All diamond blades have protective shields. Make sure the shield is in place immediately before and immediately after you use the blade. Only the surgeon should extend and retract the blade during surgery.
Because most diamond blades get "dinged" by banging against another instrument during surgery, you'll reduce the chances of that happening by using fixation rings and sideport
fixators. These are "complementary" instruments that keep diamond blades from being damaged.

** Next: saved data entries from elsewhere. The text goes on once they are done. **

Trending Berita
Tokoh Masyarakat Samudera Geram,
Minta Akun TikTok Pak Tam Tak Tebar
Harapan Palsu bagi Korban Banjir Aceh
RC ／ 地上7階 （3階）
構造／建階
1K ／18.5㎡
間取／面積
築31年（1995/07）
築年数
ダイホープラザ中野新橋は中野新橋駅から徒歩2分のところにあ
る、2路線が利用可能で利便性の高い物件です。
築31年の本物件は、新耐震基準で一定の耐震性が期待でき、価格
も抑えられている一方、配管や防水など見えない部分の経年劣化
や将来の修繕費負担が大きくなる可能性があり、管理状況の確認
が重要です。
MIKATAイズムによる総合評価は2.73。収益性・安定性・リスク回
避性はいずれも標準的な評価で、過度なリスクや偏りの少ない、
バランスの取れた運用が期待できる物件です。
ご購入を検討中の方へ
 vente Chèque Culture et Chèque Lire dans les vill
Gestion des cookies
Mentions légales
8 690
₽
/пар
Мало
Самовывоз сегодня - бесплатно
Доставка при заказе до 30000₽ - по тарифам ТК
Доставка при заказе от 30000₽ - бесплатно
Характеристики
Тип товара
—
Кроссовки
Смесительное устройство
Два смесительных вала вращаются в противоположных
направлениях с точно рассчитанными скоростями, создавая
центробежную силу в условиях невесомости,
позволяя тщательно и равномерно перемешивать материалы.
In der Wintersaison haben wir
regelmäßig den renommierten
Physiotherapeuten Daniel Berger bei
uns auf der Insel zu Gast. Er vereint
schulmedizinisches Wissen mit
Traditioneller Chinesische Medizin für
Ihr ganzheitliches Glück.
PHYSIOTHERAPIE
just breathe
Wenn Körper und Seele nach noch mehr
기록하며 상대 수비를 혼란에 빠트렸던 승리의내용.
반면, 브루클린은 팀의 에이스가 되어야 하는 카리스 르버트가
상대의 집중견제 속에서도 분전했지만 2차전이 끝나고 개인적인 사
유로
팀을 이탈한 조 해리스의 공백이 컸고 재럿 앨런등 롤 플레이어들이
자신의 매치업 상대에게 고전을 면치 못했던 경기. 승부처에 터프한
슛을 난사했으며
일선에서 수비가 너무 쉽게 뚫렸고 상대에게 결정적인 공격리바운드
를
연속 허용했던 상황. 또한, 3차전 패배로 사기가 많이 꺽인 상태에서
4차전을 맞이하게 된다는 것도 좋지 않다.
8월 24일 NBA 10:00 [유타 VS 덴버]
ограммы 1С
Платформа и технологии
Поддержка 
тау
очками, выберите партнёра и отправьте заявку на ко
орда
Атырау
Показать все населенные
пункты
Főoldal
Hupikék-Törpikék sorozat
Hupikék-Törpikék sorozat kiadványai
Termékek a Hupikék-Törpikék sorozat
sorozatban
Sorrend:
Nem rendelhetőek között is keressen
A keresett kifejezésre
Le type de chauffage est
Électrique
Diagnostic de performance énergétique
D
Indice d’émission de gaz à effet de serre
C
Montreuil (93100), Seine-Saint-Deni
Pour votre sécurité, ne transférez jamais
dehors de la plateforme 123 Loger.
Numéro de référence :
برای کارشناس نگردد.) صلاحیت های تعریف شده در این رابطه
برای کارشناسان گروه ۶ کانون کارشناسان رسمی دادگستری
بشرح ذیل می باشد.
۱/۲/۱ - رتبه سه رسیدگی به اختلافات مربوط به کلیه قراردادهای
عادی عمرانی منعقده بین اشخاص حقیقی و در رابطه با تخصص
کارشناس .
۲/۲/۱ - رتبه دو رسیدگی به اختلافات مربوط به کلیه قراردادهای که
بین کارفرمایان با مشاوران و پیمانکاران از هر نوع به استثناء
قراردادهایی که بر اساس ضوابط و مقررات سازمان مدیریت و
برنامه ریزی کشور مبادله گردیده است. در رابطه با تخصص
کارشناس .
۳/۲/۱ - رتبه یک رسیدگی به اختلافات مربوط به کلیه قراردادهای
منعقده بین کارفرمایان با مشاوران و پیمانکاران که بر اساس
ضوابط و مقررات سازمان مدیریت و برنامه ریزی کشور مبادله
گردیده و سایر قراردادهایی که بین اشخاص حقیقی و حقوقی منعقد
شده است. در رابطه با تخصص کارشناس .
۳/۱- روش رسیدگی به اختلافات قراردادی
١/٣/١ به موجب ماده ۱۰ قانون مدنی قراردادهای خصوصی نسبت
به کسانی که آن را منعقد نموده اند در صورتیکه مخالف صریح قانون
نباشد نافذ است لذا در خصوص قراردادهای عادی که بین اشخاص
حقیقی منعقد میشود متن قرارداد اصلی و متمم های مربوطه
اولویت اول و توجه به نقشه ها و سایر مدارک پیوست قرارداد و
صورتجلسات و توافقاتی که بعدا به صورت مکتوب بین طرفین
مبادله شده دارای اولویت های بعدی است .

Diamond blade manufacturers are eager to help you use their blades in a cost-effective manner. Ask your blade manufacturer to send a representative to observe your surgical and blade care procedures. This trained observer can point out anything you or your staff is doing that presents a hazard to your blade. "If you're a left-handed surgeon, we can tell you specifically how you're likely to damage a blade, and we can do the same thing for a right-handed surgeon," says Ron Dykes, president of blade manufacturer
Just before going on vacation, send your diamond blades to the manufacturer for inspection. What you think might be damage may just be a blade in need of a thorough cleaning or a routine
rehoning. Manufacturers provide quick turnaround and will have the blades back to you in a few days.
If you're sharing blades with other surgeons, you must take special precautions. Limit the number of people who can handle the blades and make one tech responsible for proper blade cleaning. In blade-sharing situations, education and enforcing strict rules are the keys to avoiding blade damage. Here again, ask the blade manufacturer to come in and make recommendations for protecting the blades.
No one has come up with a single "right way" to clean diamond blades. Richard
Ruckman, M.D., suggests making one person responsible for blade care. He recommends rinsing the blade in distilled water immediately after each use, then filling your ultrasound unit with ammoniated jewelry cleaner and giving the blade a 30-second bath under low power. Then rinse the blade again in distilled water and use a high-pressure steam cleaner to remove residual protein. Finally, follow standard disinfecting and sterilization procedures.
Rhein Medical is now offering an innovation for cleaning diamond (or any other) blades. It's a small tray that holds three pre-packaged pads. One pad contains a cleaning solution. The other two are soaked with de-ionized water and serve as rinses. Run the blade through the three pads in sequence and then sterilize the blade. John Bee of Rhein Medical says the easy-to-use cleaning system has been well-received by surgeons.
Take advantage of the blade care training sessions that are offered at the American Academy of Ophthalmology and American Society of Cataract and Refractive Surgery conventions, as well as at some smaller meetings. Whoever attends these sessions will be able to return to your surgical facility and teach the other staff members.
Once your blade care protocol is established, never deviate from it.